### Problem statement
Using the data below, show every line where the word "Fprintf" occurs.

### Records shown
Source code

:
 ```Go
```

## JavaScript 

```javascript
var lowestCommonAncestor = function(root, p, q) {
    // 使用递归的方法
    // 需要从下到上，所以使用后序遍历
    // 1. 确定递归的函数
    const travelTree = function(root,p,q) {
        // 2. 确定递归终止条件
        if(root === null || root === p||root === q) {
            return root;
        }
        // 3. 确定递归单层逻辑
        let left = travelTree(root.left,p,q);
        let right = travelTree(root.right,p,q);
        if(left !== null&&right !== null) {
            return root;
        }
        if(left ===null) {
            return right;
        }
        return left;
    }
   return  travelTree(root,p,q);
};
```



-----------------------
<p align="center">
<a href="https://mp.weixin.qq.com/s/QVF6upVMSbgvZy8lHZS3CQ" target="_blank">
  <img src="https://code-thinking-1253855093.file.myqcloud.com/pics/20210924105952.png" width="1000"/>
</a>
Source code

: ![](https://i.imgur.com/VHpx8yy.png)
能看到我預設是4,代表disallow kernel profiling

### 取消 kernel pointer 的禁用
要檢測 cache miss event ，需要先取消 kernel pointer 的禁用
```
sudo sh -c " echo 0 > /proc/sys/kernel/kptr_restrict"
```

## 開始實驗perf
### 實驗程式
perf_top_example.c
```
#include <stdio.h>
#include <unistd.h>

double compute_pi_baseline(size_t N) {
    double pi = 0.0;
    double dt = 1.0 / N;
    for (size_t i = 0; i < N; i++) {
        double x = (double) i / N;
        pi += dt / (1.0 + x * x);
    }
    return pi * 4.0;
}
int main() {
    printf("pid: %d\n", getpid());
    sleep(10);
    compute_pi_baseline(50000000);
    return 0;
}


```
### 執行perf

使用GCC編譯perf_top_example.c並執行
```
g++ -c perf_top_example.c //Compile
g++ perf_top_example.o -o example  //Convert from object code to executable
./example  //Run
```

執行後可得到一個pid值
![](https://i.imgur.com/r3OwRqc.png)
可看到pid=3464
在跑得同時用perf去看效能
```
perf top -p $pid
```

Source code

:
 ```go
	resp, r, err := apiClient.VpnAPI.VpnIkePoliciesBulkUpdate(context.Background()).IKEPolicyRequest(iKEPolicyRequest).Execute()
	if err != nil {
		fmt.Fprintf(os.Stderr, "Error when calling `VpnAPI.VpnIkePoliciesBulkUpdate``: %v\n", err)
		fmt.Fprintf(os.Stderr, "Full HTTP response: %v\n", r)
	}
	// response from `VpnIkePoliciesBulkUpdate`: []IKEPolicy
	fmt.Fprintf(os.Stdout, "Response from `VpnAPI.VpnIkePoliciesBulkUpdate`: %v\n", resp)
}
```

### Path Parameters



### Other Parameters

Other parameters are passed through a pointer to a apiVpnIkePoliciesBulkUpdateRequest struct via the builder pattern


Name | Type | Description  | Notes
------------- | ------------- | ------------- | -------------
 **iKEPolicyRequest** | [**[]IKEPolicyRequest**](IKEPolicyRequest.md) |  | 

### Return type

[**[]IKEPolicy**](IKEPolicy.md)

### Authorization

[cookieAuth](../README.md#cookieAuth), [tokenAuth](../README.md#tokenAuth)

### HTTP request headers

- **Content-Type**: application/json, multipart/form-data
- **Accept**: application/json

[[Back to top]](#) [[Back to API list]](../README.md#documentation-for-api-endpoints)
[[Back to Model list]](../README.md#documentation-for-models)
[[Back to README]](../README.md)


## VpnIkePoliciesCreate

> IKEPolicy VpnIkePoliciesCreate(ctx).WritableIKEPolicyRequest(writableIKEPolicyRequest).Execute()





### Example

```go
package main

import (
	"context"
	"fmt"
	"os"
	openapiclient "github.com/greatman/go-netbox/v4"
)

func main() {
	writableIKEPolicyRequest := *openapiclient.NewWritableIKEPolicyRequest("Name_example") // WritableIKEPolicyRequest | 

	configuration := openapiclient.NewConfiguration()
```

### Written response
		fmt.Fprintf(os.Stderr, "Error when calling `VpnAPI.VpnIkePoliciesBulkUpdate``: %v\n", err)
		fmt.Fprintf(os.Stderr, "Full HTTP response: %v\n", r)
	fmt.Fprintf(os.Stdout, "Response from `VpnAPI.VpnIkePoliciesBulkUpdate`: %v\n", resp)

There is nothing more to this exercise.